EXERCISE DATA:
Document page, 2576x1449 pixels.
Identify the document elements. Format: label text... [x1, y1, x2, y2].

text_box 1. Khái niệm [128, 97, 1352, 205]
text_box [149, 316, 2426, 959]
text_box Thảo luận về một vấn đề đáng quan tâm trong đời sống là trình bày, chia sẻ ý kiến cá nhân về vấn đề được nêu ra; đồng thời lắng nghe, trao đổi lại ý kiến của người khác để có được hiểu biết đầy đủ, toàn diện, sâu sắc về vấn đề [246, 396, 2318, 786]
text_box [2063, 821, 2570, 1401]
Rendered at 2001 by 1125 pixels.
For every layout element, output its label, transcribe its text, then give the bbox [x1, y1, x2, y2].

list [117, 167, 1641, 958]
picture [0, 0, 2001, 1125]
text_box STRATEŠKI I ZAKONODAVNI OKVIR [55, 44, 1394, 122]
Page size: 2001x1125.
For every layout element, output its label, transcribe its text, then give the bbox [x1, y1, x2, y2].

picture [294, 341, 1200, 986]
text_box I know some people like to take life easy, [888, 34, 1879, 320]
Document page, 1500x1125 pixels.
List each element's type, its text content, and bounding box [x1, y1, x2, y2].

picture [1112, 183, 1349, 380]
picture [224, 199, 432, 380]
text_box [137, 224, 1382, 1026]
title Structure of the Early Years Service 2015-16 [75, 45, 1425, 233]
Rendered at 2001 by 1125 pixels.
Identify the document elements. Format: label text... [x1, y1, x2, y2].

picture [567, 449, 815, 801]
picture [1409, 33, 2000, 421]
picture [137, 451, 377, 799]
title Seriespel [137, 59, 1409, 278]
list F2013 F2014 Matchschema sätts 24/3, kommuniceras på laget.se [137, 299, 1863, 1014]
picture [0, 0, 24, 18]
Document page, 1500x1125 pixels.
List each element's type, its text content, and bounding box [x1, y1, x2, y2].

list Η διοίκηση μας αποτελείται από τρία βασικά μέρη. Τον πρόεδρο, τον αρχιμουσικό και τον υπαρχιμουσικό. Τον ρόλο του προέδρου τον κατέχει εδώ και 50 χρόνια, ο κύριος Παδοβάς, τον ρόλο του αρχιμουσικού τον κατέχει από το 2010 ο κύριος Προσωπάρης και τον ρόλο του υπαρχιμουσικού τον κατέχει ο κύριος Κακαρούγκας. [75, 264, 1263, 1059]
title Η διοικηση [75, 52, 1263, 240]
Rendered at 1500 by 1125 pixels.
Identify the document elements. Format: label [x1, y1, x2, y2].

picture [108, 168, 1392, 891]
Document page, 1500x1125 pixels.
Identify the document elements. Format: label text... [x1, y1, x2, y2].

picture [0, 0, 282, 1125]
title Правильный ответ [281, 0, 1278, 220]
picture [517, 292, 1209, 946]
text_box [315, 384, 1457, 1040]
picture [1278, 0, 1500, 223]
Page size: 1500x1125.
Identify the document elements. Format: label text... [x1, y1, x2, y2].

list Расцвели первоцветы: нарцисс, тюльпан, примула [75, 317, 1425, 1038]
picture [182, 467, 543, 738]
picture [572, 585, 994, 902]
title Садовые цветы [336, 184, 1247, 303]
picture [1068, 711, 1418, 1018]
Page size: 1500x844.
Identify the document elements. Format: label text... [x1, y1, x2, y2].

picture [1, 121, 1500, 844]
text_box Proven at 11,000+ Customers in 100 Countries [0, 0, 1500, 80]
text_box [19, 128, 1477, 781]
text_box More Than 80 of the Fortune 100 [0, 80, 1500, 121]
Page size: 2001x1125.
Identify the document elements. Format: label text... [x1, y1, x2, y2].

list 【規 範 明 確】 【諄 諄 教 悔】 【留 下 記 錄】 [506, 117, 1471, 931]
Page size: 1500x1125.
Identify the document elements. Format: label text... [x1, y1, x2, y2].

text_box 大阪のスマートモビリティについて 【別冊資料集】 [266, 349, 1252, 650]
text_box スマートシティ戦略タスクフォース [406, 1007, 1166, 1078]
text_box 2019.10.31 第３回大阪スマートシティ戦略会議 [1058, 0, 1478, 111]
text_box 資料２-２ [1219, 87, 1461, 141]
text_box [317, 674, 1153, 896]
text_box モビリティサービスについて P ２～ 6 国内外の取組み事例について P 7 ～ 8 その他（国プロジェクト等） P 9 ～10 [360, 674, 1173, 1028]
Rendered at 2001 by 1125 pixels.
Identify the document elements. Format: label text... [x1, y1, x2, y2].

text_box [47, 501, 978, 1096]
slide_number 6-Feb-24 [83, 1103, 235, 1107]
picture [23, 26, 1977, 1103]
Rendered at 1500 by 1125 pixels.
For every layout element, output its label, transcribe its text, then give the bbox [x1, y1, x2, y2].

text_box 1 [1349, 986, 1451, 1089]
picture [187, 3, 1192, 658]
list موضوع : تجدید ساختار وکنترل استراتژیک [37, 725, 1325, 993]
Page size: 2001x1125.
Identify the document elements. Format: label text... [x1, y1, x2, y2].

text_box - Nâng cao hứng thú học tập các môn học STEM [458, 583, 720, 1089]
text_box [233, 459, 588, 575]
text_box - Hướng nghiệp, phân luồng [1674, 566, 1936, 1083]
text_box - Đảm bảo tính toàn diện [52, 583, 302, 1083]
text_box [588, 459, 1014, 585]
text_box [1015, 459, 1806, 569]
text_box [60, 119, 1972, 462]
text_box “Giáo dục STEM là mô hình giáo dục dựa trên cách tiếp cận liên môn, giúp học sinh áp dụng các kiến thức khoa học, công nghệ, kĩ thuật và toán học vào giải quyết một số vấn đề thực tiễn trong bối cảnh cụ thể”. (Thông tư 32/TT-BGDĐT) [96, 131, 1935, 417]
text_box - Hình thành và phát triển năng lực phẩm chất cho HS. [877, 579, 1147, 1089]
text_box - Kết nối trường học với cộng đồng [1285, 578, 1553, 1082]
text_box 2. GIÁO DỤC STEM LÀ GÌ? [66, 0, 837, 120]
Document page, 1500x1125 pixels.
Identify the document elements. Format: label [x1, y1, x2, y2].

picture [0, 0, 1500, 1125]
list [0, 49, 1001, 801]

WORK INSTRUCTION: Keeping every word as it is, repeat all of the records.

RESPONSE AREA:
Document page, 2576x1449 pixels.
Identify the document elements. Format: label text... [x1, y1, x2, y2].

text_box 1. Khái niệm [128, 97, 1352, 205]
text_box [149, 316, 2426, 959]
text_box Thảo luận về một vấn đề đáng quan tâm trong đời sống là trình bày, chia sẻ ý kiến cá nhân về vấn đề được nêu ra; đồng thời lắng nghe, trao đổi lại ý kiến của người khác để có được hiểu biết đầy đủ, toàn diện, sâu sắc về vấn đề [246, 396, 2318, 786]
text_box [2063, 821, 2570, 1401]
Rendered at 2001 by 1125 pixels.
For every layout element, output its label, transcribe its text, then give the bbox [x1, y1, x2, y2].

list [117, 167, 1641, 958]
picture [0, 0, 2001, 1125]
text_box STRATEŠKI I ZAKONODAVNI OKVIR [55, 44, 1394, 122]
Page size: 2001x1125.
For every layout element, output its label, transcribe its text, then give the bbox [x1, y1, x2, y2].

picture [294, 341, 1200, 986]
text_box I know some people like to take life easy, [888, 34, 1879, 320]
Document page, 1500x1125 pixels.
List each element's type, its text content, and bounding box [x1, y1, x2, y2].

picture [1112, 183, 1349, 380]
picture [224, 199, 432, 380]
text_box [137, 224, 1382, 1026]
title Structure of the Early Years Service 2015-16 [75, 45, 1425, 233]
Rendered at 2001 by 1125 pixels.
Identify the document elements. Format: label text... [x1, y1, x2, y2].

picture [567, 449, 815, 801]
picture [1409, 33, 2000, 421]
picture [137, 451, 377, 799]
title Seriespel [137, 59, 1409, 278]
list F2013 F2014 Matchschema sätts 24/3, kommuniceras på laget.se [137, 299, 1863, 1014]
picture [0, 0, 24, 18]
Document page, 1500x1125 pixels.
List each element's type, its text content, and bounding box [x1, y1, x2, y2].

list Η διοίκηση μας αποτελείται από τρία βασικά μέρη. Τον πρόεδρο, τον αρχιμουσικό και τον υπαρχιμουσικό. Τον ρόλο του προέδρου τον κατέχει εδώ και 50 χρόνια, ο κύριος Παδοβάς, τον ρόλο του αρχιμουσικού τον κατέχει από το 2010 ο κύριος Προσωπάρης και τον ρόλο του υπαρχιμουσικού τον κατέχει ο κύριος Κακαρούγκας. [75, 264, 1263, 1059]
title Η διοικηση [75, 52, 1263, 240]
Rendered at 1500 by 1125 pixels.
Identify the document elements. Format: label [x1, y1, x2, y2].

picture [108, 168, 1392, 891]
Document page, 1500x1125 pixels.
Identify the document elements. Format: label text... [x1, y1, x2, y2].

picture [0, 0, 282, 1125]
title Правильный ответ [281, 0, 1278, 220]
picture [517, 292, 1209, 946]
text_box [315, 384, 1457, 1040]
picture [1278, 0, 1500, 223]
Page size: 1500x1125.
Identify the document elements. Format: label text... [x1, y1, x2, y2].

list Расцвели первоцветы: нарцисс, тюльпан, примула [75, 317, 1425, 1038]
picture [182, 467, 543, 738]
picture [572, 585, 994, 902]
title Садовые цветы [336, 184, 1247, 303]
picture [1068, 711, 1418, 1018]
Page size: 1500x844.
Identify the document elements. Format: label text... [x1, y1, x2, y2].

picture [1, 121, 1500, 844]
text_box Proven at 11,000+ Customers in 100 Countries [0, 0, 1500, 80]
text_box [19, 128, 1477, 781]
text_box More Than 80 of the Fortune 100 [0, 80, 1500, 121]
Page size: 2001x1125.
Identify the document elements. Format: label text... [x1, y1, x2, y2].

list 【規 範 明 確】 【諄 諄 教 悔】 【留 下 記 錄】 [506, 117, 1471, 931]
Page size: 1500x1125.
Identify the document elements. Format: label text... [x1, y1, x2, y2].

text_box 大阪のスマートモビリティについて 【別冊資料集】 [266, 349, 1252, 650]
text_box スマートシティ戦略タスクフォース [406, 1007, 1166, 1078]
text_box 2019.10.31 第３回大阪スマートシティ戦略会議 [1058, 0, 1478, 111]
text_box 資料２-２ [1219, 87, 1461, 141]
text_box [317, 674, 1153, 896]
text_box モビリティサービスについて P ２～ 6 国内外の取組み事例について P 7 ～ 8 その他（国プロジェクト等） P 9 ～10 [360, 674, 1173, 1028]
Rendered at 2001 by 1125 pixels.
Identify the document elements. Format: label text... [x1, y1, x2, y2].

text_box [47, 501, 978, 1096]
slide_number 6-Feb-24 [83, 1103, 235, 1107]
picture [23, 26, 1977, 1103]
Rendered at 1500 by 1125 pixels.
For every layout element, output its label, transcribe its text, then give the bbox [x1, y1, x2, y2].

text_box 1 [1349, 986, 1451, 1089]
picture [187, 3, 1192, 658]
list موضوع : تجدید ساختار وکنترل استراتژیک [37, 725, 1325, 993]
Page size: 2001x1125.
Identify the document elements. Format: label text... [x1, y1, x2, y2].

text_box - Nâng cao hứng thú học tập các môn học STEM [458, 583, 720, 1089]
text_box [233, 459, 588, 575]
text_box - Hướng nghiệp, phân luồng [1674, 566, 1936, 1083]
text_box - Đảm bảo tính toàn diện [52, 583, 302, 1083]
text_box [588, 459, 1014, 585]
text_box [1015, 459, 1806, 569]
text_box [60, 119, 1972, 462]
text_box “Giáo dục STEM là mô hình giáo dục dựa trên cách tiếp cận liên môn, giúp học sinh áp dụng các kiến thức khoa học, công nghệ, kĩ thuật và toán học vào giải quyết một số vấn đề thực tiễn trong bối cảnh cụ thể”. (Thông tư 32/TT-BGDĐT) [96, 131, 1935, 417]
text_box - Hình thành và phát triển năng lực phẩm chất cho HS. [877, 579, 1147, 1089]
text_box - Kết nối trường học với cộng đồng [1285, 578, 1553, 1082]
text_box 2. GIÁO DỤC STEM LÀ GÌ? [66, 0, 837, 120]
Document page, 1500x1125 pixels.
Identify the document elements. Format: label [x1, y1, x2, y2].

picture [0, 0, 1500, 1125]
list [0, 49, 1001, 801]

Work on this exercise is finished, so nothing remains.